Man muss dabei noch nicht einmal auf die Probleme näher eingehen, die sich etwa bei der Berechnung des Wertes eines Eisschildes ergeben (Baer 2007, PDF). Wie George Monbiot schreibt, gleicht die auch im Stern-Report angewandte Art der Kosten-Nutzen-Rechnung unserer Klimapolitik einem modernen Seelenhandel, bei dem die Bequemlichkeit in reichen Ländern mit dem nacktem Überleben in armen Ländern verrechnet wird – und weil das Leben eines Afrikaners leider nur einen vergleichsweise geringen Wert zugewiesen bekommt, zieht es in der Umweltökonomie gegen Solarpaneele leider den Kürzeren. “Sorry, die CO2-Vermeidungskosten sind leider zu hoch”, heißt es dann zynisch aus den wirtschaftswissenschaftlichen Büros. (Da hilft es dann auch nicht, dass neulich zur Abwechslung wenigstens einmal die US-Amerikaner/innen abgewertet wurden.)

Einen Rundumschlag der ganz anderen Sorte hat dagegen die Wissenschaftlerin Ann Henderson-Sellers im September 2008 veröffentlicht. Henderson-Sellers ist selber Klimaforscherin und war unter anderem von 2006-2007 Direktorin des World Climate Research Programme (WCRP). Ihren Charakter mit “temperamentvoll” zu beschreiben ist sicherlich eine Untertreibung, wie ich während meiner Zeit beim International Human Dimensions Programme on Global Environmental Change (IHDP), einem Partnerprogramm des WCRP, selber erfahren konnte.

Unter der Überschrift “The IPCC report: what the lead authors really think” stellt Henderson-Sellers die Ergebnisse einer Recherche unter den führenden Autor/innen des Vierten Sachstandsberichtes (AR4) von 2007 vor. Der Artikel enthält eine Fülle von Stichpunkten, allesamt aus Aussagen bestehend, die führende IPCC-Autor/innen bis Mitte 2007 an Henderson-Sellers geschickt hatten. Die Liste ist zu lang, um sie hier wiederzugeben, und enthält unter anderem Kritik an den unsicheren regionalen Klimamodellen, dem unzureichenden Verständnis multidekadaler Klimaphänomene wie die Pazifische Dekaden-Oszillation, fehlendem Grundlagenwissen über das Verhalten des grönländischen und antarktischen Eisschildes, der Arbeitsweise der unterschiedlichen Arbeitsgruppen und vieles mehr.

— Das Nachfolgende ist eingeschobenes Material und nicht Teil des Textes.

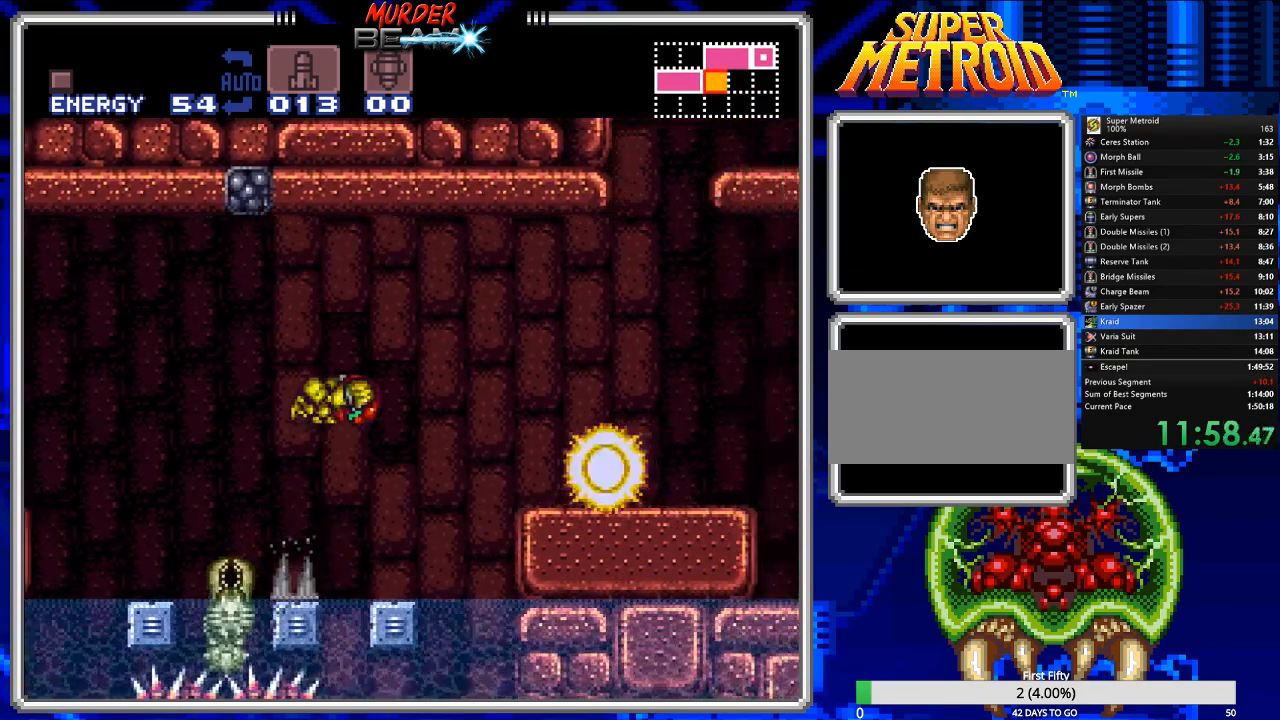
{"buttons": ["B", "DPAD_RIGHT"], "events": [[350, "A", "up"], [450, "B", "down"]]}
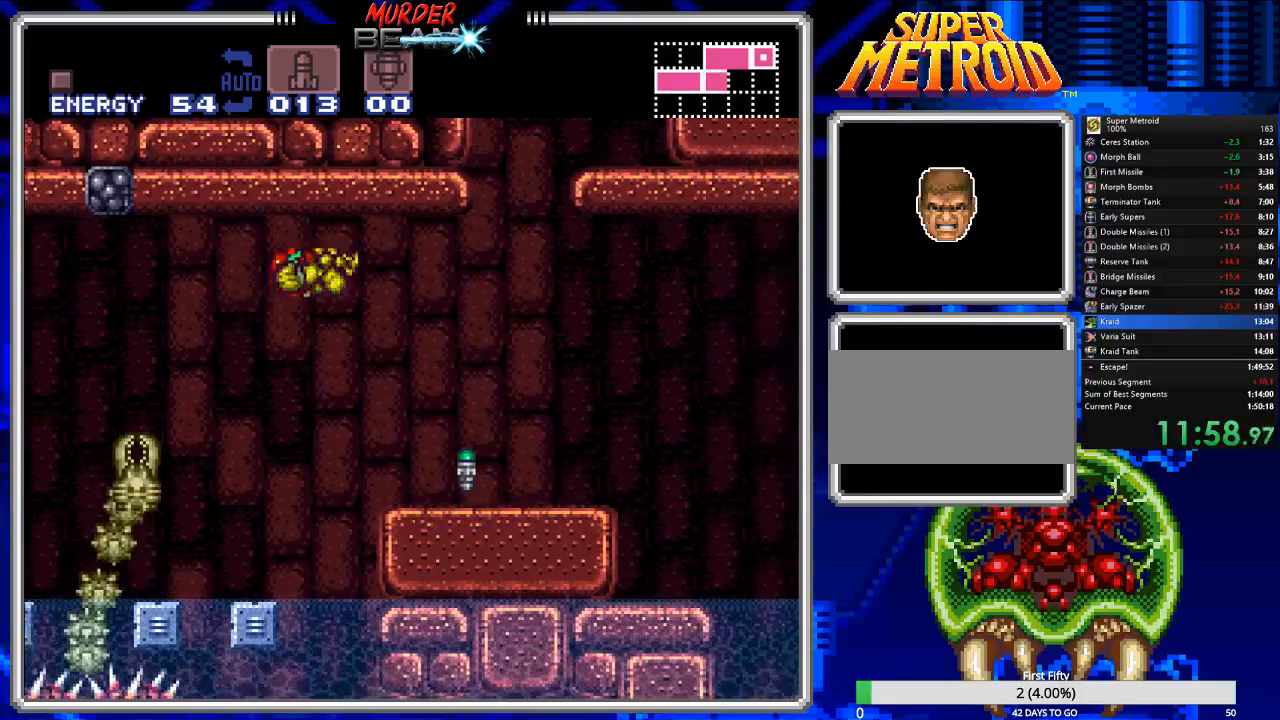
{"buttons": ["B", "DPAD_RIGHT"], "events": []}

Es wäre nun falsch, daraus in irgendeiner Form eine Diskreditierung des AR4 herauszulesen, zumal die Aussagen von den Autor/innen des Berichts selber kommen und entsprechend zu bewerten sind. Der wesentliche Bestandteil der Kritik beschäftigt sich meines Erachtens mit den Prozeduren zur Erstellung der Assessment Reports. Ich denke, der Artikel hat deshalb tatsächlich weniger den Vierten als vielmehr den in ein paar Jahren erwarteten Fünften Sachstandsbericht des IPCC zum Ziel. Eine Reform scheint ohnehin angebracht, sollen die Berichte nicht zum alle fünf Jahre wiederkehrenden Ritual verkommen, das viel Zeit und andere Ressourcen der Wissenschaftsgemeinde bindet, dabei aber schon zum Zeitpunkt der Veröffentlichung einen veralteten Stand des Wissens anbietet und zudem augenscheinlich zu einer wahlweise ergebnislosen oder kontraproduktiven Klimapolitik führt (was dem IPCC wiederum nur schwerlich direkt anzulasten ist).

Wie auch immer die Reform letztlich aussehen wird: Das IPCC hat bislang einen unschätzbar wertvollen Beitrag zur Debatte um die Klimakrise geliefert. Eben deshalb ist es wichtig, die bestehenden Schwächen zu erkennen und zu beheben.